→ **To-do list**:
(1) Translate this sentence from the mailing-list post about separators for empty DFDL sequences into Spanish: "Any sequence, empty or otherwise, which is a child of an outer sequence follows the separator rules for the outer sequence."
(2) Continue the mailing-list post about separators for empty DFDL sequences, starting after its last line.

→ **Document segment**:
---------------

[DFDL-WG] Clarification needed: separator for empty sequence

Mike Beckerle mbeckerle.dfdl at gmail.com
Wed Aug 1 09:57:40 EDT 2018


Added Daffodil bug https://issues.apache.org/jira/browse/DAFFODIL-1975.

I think we should add a very positive statement like "All sequences,
including empty sequences are considered represented terms that are
required, and hence, they imply framing such as alignment and presence of
separators in separated sequences even if they have zero length. Separator
suppression based on dfdl:separatorSuppressionPolicy does not apply."

Does this go for empty choices as well? I think it should.


Mike Beckerle | OGF DFDL Workgroup Co-Chair | Tresys Technology |
www.tresys.com
Please note: Contributions to the DFDL Workgroup's email discussions are
subject to the OGF Intellectual Property Policy
<http://www.ogf.org/About/abt_policies.php>


On Wed, Aug 1, 2018 at 8:35 AM, Steve Hanson <smh at uk.ibm.com> wrote:

> Any sequence, empty or otherwise, which is a child of an outer sequence
> follows the separator rules for the outer sequence.
>
> The empty sequence in your example will require a separator when parsing,
> and cause a separator when unparsing.

---------------

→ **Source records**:
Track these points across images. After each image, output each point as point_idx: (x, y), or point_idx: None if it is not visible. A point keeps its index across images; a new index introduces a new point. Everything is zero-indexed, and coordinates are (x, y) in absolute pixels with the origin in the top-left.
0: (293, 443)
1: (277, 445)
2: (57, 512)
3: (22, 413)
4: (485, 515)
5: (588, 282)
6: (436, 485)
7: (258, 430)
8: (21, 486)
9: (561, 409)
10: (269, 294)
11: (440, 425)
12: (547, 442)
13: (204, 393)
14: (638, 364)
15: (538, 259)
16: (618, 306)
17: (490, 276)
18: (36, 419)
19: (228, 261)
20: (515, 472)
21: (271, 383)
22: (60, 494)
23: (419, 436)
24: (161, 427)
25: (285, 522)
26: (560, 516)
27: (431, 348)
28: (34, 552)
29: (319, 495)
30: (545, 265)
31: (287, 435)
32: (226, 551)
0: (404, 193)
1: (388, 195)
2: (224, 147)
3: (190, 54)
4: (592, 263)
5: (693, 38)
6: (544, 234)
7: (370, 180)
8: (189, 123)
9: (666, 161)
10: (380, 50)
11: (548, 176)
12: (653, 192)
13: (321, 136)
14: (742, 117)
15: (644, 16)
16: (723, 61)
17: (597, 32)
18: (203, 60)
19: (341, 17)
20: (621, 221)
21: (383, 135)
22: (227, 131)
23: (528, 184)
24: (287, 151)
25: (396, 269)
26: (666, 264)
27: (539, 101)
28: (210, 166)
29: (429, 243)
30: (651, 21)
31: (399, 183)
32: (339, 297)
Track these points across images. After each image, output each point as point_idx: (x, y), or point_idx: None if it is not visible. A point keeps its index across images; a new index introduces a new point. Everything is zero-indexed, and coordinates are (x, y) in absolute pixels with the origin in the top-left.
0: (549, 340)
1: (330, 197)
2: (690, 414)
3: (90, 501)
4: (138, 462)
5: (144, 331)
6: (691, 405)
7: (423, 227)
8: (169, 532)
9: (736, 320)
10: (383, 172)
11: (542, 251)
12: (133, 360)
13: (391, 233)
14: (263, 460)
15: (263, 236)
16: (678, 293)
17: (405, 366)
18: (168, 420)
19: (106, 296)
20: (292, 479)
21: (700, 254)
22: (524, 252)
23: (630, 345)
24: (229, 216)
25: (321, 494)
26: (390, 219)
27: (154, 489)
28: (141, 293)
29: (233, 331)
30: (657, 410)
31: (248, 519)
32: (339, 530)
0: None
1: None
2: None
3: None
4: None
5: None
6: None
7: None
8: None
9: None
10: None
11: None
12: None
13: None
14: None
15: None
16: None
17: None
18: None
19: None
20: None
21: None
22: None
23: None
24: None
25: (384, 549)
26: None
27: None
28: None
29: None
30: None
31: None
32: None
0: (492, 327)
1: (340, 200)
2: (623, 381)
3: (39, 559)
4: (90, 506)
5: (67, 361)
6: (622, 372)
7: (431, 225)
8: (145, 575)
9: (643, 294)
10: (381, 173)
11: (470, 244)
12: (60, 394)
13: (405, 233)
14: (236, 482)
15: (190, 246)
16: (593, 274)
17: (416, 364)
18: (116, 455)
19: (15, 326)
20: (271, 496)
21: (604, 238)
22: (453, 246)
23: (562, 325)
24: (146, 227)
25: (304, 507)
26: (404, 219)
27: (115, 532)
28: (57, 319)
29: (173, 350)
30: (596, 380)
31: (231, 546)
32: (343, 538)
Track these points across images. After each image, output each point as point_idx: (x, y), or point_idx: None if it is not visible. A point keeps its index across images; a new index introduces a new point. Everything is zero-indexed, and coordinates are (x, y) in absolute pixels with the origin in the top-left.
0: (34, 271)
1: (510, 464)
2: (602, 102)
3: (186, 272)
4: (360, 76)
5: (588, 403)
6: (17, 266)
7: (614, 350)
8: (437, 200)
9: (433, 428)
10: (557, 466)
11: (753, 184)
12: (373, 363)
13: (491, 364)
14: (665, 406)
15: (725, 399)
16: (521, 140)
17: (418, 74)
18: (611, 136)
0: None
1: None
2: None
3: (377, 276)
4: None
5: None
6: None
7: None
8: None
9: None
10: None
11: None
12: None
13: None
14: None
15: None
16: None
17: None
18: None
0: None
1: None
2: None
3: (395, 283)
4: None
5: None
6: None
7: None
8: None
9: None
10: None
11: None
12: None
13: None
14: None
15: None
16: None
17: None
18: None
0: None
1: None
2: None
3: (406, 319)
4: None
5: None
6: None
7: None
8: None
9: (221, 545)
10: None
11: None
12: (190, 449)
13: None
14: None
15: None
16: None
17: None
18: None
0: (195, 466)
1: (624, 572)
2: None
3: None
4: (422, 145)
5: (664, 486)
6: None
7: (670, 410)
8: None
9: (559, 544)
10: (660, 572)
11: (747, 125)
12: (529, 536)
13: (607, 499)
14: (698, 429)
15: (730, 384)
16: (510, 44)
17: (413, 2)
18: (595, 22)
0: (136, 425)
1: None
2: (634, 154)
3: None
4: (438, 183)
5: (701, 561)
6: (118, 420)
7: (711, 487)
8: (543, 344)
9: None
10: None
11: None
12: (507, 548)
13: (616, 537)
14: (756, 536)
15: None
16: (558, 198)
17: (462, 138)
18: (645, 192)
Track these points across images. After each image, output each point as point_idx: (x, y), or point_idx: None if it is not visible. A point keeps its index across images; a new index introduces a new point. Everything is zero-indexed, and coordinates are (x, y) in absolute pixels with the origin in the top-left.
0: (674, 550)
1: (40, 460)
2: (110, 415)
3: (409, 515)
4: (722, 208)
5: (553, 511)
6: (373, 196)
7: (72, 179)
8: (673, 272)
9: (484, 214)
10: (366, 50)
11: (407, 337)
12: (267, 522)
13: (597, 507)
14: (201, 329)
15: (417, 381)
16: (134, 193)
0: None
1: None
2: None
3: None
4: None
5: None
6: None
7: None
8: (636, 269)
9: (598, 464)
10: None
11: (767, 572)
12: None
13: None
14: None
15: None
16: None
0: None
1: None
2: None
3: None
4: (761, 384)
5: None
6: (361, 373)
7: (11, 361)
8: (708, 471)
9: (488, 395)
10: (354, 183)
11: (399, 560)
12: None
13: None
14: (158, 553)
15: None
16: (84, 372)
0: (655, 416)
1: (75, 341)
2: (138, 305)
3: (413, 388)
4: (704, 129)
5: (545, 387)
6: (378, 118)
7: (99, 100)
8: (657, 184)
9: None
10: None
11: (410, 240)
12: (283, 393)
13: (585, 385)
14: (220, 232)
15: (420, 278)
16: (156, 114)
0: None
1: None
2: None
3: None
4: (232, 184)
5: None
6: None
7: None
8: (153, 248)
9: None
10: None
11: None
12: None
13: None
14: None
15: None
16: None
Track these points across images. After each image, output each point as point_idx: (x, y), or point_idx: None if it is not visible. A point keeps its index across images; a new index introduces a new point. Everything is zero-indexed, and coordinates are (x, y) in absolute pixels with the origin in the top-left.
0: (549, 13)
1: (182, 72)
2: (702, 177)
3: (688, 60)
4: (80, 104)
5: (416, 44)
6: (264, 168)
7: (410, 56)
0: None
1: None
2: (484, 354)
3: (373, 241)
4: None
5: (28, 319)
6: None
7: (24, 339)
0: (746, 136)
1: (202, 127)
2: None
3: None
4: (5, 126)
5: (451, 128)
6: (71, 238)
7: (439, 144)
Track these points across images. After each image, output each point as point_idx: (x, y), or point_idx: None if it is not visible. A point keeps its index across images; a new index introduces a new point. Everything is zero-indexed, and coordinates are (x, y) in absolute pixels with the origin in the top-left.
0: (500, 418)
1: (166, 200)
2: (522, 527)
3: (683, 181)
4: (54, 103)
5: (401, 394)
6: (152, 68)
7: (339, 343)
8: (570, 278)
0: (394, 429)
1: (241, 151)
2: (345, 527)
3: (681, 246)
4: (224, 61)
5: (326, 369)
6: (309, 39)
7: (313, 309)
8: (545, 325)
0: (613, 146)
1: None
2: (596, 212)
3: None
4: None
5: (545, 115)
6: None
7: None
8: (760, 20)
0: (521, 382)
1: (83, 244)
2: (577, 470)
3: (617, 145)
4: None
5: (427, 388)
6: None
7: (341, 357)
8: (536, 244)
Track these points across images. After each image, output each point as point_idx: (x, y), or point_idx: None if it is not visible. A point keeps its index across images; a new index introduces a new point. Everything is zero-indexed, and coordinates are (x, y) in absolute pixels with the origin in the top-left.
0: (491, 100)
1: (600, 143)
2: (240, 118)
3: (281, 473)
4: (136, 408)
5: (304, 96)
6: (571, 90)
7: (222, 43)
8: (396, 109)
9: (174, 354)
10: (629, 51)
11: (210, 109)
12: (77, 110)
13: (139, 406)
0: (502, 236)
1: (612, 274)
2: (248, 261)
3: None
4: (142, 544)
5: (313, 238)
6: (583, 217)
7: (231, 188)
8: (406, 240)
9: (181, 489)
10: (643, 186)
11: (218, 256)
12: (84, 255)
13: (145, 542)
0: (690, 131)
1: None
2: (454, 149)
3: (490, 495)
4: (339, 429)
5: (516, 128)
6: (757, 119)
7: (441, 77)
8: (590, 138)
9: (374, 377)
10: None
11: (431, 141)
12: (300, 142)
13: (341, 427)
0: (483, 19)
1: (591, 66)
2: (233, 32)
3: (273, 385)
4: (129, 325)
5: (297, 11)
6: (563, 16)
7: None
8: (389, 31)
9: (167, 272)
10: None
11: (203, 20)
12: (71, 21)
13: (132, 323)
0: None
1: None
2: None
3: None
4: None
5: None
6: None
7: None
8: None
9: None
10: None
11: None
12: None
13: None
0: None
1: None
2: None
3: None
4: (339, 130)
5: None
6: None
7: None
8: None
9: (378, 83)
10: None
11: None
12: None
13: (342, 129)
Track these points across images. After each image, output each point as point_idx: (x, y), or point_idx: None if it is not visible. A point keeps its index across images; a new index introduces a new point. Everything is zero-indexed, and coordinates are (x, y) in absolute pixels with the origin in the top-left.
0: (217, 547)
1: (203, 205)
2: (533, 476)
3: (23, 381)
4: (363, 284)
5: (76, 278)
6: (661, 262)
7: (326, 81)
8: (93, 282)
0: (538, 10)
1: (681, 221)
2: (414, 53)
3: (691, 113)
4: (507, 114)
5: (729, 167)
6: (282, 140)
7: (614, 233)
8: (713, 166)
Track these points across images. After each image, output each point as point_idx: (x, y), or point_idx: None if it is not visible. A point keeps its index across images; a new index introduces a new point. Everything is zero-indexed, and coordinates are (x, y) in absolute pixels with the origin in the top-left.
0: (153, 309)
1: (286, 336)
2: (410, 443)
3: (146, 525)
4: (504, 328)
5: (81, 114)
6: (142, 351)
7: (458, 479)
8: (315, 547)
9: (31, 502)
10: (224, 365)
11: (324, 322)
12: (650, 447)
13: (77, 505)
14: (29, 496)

---------------

→ **Responses to the exercise**:
(1) Cualquier secuencia, vacía o no, que sea hija de una secuencia externa sigue las reglas de separadores de la secuencia externa.

(2)
>
> Tested with IBM DFDL and that's what we have implemented. Missing a
> leading separator (eg a,b,c,d) gives a processing error.
>
> I think that section 14.1 implies that, but you can add extra words to
> clarify if you like.
>
> We have not encountered the need for the concept of a DFDL non-represented
> sequence.
>
> Regards
>
> Steve Hanson
>
> IBM Hybrid Integration, Hursley, UK
> Architect, *IBM DFDL*
> <http://www.ibm.com/developerworks/library/se-dfdl/index.html>
> Co-Chair, *OGF DFDL Working Group* <http://www.ogf.org/dfdl/>
> *smh at uk.ibm.com* <smh at uk.ibm.com>
> tel:+44-1962-815848
> mob:+44-7717-378890
> Note: I work Tuesday to Friday
>
>
>
> From:        Mike Beckerle <mbeckerle.dfdl at gmail.com>
> To:        dfdl-wg at ogf.org
> Cc:        dev at daffodil.apache.org
> Date:        19/07/2018 18:37
> Subject:        [DFDL-WG] Clarification needed: separator for empty
> sequence
> Sent by:        "dfdl-wg" <dfdl-wg-bounces at ogf.org>
> ------------------------------
>
>
>
> I believe Daffodil has an incorrect behavior in the way it treats
> separators today, but I want to clarify things relative to the DFDL spec
> before fixing it.
>
> Consider this element:
>
>     <xs:element name="NS_13">
>       <xs:complexType>
>         <xs:sequence dfdl:separator=","  dfdl:separatorPosition="infix"
>               dfdl:separatorSuppressionPolicy="trailingEmptyStrict">
>             <xs:sequence>
>               <xs:annotation>
>               <xs:appinfo source="*http://www.ogf.org/dfdl/*
> <http://www.ogf.org/dfdl/>">
>                 <dfdl:assert>{fn:true()}</dfdl:assert>
>               </xs:appinfo>
>               </xs:annotation>
>           </xs:sequence>
>           <xs:element name="e2" type="xs:int" minOccurs="1"
> maxOccurs="unbounded" dfdl:textNumberPattern="#####"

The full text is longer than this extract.